**** Stored data
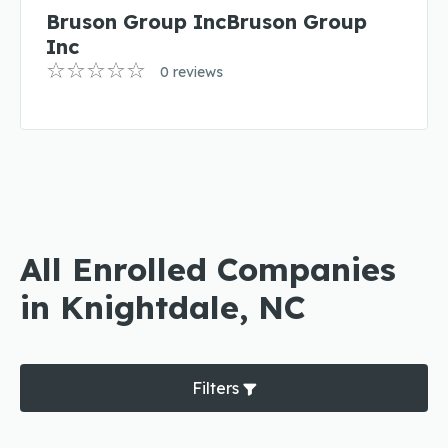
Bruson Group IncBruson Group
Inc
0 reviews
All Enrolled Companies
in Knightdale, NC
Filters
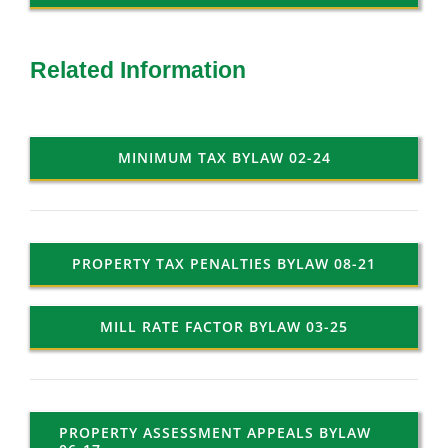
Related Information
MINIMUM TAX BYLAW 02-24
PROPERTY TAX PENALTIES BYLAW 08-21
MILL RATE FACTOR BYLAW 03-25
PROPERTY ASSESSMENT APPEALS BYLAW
********
**** Stored data
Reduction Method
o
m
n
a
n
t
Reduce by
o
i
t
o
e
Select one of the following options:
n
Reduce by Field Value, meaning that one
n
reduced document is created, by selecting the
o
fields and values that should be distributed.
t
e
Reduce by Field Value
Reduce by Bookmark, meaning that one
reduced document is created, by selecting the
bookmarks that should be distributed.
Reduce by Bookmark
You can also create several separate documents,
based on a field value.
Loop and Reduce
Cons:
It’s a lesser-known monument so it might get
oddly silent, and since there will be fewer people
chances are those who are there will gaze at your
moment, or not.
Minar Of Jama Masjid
********
> [Task prompt] Copy out each line in the preceding records that contains "should".

> [Written reply]
fields and values that should be distributed.
bookmarks that should be distributed.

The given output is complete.